With an average cost of production in the Powder River Basin of $9.80 per ton and spot markets in the middle $8-per-ton range, the company [is] having to absorb prices-per-ton declines as older, higher-priced contracts roll off.

When Peabody emerged from Chapter 11 earlier this year, the company projected an increase in Powder River Basin production of 14 million tons in 2018. To reach that projection with the loss of about 7 million tons from Monticello means that the mining company will have to dig out 21 million tons next year. It could do that, but the question is whether Peabody can sell that much coal.

The U.S. Energy Information Agency (EIA) recently forecast that demand for western U.S. coal would add 25 million tons to next year’s production. If Peabody expects to make up for the loss of coal sales to Monticello, the company needs to capture 84% of that growth. That’s not going to happen.

Rolling back environmental regulations that demand cleaner fuels will not change the math: natural gas is already cheaper than coal, and solar and wind are getting there. The only way to save the industry is for the federal government to put its thumb on the scale, as Energy Secretary Rick Perry has done with his proposal to attach a value to the reliability and resilience coal-fired power plants and to pay the power producers a subsidy equal to that value.

Peabody stock posted a recent high of $29.79 last Friday. The stock closed at $28.63 on Thursday, down about 1.7% on the day for a drop of nearly 4% in the past week. The stock’s 52-week range is $22.58 to $32.50, and the consensus price target is $35.83.

Here is the email we received from the Peabody communications team:

We work with Peabody Energy on their communications program. They have brought to our attention a few points in your October 13 piece “How Texas Coal Plant Closure Affects Peabody Energy,” that we would like the opportunity to connect with you on background to see if you agree they might merit a correction. In general, we note that the article was based on a report from IEEFA, an organization with a mission of “accelerating the transition to a diverse, sustainable and profitable energy economy.”  We make this point to highlight that there is a specific bias in the original IEEFA’s article, including conclusions drawn based on incomplete or imperfect information.
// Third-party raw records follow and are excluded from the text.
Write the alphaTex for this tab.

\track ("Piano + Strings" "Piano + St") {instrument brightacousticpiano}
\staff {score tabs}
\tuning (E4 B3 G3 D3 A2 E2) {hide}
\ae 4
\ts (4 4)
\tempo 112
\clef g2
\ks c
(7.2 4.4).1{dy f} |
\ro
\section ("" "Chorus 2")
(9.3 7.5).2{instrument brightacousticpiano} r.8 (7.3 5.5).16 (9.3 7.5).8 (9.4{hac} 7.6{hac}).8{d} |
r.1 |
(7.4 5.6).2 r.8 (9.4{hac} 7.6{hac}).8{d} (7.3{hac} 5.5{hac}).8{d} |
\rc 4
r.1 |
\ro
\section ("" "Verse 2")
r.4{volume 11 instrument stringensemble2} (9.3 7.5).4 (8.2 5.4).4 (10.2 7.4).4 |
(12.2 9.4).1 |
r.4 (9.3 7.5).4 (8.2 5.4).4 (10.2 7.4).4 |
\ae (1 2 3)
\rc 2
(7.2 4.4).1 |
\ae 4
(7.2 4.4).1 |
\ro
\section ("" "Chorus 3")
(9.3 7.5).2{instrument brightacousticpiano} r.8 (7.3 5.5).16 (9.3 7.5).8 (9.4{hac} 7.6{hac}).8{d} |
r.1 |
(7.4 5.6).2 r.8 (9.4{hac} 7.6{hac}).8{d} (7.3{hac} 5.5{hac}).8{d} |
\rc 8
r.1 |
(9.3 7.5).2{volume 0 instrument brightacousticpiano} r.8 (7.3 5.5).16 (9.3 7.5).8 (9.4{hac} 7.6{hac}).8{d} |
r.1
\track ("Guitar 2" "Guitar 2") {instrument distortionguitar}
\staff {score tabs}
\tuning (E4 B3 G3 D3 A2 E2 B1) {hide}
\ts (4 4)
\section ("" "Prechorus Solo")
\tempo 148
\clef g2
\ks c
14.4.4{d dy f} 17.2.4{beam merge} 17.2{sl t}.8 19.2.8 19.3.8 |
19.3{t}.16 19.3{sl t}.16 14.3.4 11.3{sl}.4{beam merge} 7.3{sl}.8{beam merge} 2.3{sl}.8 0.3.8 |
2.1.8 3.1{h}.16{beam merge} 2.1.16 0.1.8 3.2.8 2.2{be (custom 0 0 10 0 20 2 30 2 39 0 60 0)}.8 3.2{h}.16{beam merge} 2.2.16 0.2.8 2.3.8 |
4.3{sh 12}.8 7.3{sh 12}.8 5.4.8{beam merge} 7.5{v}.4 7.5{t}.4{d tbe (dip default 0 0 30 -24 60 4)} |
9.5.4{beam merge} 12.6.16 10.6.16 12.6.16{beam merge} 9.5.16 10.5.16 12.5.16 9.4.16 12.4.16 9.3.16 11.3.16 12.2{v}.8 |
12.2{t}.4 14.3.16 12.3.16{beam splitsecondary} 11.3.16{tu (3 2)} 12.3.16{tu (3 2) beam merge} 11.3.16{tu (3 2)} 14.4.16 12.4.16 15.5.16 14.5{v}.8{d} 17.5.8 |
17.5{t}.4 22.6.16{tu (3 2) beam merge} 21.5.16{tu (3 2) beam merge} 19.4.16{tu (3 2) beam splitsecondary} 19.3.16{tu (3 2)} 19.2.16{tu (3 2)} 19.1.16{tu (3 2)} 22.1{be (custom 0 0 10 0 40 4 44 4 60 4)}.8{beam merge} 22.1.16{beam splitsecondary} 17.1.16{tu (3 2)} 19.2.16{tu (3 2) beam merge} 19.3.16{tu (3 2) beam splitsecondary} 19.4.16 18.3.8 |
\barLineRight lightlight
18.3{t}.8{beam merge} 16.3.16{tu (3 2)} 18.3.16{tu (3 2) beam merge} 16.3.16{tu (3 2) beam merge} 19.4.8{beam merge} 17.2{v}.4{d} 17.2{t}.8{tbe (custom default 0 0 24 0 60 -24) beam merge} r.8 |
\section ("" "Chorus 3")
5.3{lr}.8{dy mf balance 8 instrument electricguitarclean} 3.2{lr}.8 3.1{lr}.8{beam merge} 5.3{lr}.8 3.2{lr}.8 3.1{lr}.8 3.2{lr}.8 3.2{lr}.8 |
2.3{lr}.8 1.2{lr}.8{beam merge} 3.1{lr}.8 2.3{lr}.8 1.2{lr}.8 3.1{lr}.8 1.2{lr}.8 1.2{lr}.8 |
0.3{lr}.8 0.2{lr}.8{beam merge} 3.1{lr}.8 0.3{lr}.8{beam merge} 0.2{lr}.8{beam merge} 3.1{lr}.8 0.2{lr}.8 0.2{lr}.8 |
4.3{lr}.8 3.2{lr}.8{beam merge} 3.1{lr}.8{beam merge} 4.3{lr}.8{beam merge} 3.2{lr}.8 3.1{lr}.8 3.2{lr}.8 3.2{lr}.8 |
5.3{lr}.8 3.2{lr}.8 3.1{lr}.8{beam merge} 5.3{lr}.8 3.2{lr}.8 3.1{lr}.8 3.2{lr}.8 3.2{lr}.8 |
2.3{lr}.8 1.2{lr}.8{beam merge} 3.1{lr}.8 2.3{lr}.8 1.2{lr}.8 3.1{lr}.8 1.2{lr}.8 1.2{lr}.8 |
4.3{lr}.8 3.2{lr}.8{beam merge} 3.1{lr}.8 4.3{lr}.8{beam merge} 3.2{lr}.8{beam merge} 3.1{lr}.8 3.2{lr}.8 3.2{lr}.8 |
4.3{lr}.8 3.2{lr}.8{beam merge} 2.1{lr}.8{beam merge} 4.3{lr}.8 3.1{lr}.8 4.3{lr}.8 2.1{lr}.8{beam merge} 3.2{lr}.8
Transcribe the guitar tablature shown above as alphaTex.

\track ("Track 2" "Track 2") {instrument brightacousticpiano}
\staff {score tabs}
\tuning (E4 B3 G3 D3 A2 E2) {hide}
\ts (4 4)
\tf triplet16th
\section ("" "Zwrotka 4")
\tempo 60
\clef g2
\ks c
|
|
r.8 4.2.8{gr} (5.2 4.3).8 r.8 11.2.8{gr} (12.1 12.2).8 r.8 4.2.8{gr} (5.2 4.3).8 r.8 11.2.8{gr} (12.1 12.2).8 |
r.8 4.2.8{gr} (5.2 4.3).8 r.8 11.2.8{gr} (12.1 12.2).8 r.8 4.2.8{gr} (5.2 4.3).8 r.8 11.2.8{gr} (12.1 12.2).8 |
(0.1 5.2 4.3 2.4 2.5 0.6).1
Specifically as it relates to your article:

  • It is not accurate to compare costs based on a spot price for 8,400 Btu coal with an average cost across the dozens of coal types Peabody mines in the PRB. Therefore, the statement that it “already costs Peabody more to mine the Rawhide coal than it earns by selling it” is false – based on an apples to oranges comparison.  As you can see in Peabody’s earnings release, the average cost per ton across Peabody’s entire PRB platform was $9.80 through June 30 and the average price per ton was $12.77.  It’s important for you to note that Mine costs may vary by as much as $6 per ton at Peabody’s PRB locations.
  • The quoted text from the IEEFA report is inaccurate, as it does the same thing as the prior point by comparing the spot price for a specific lower quality product with the costs Peabody incurs producing dozens of coal types across all the mines in its PRB complex.
  • The statement “Peabody knows the coal’s days are numbered” is an editorial assumption, not a statement that Peabody has made.
  • The Rawhide mine production information of 11.8M tons is incorrect – the company is not sure where the figure came from, but we can point you to the Mine Safety and Health Administration (MSHA), which is considered the best source of data for mining productivity (Rawhide mine is #4800993).  You can see there that the mine produced 5.3M tons through Q2, and 7.8 million tons through Q3.
  • Similar to the prior point, the statement about needing to mine 21M tons next year including 7M to make up for the Monticello loss is false, and we don’t think it is a fair portrayal of our business to draw conclusions about any Peabody PRB mine based on information about a single customer sourced from a third party.  Peabody has scores of customers from its three PRB mines, and operates those mines as a complex — moving people, equipment and contracts to where they are best served and most needed.
  • Similarly, the statement about needing to capture 84% of the growth is false because of the same issue.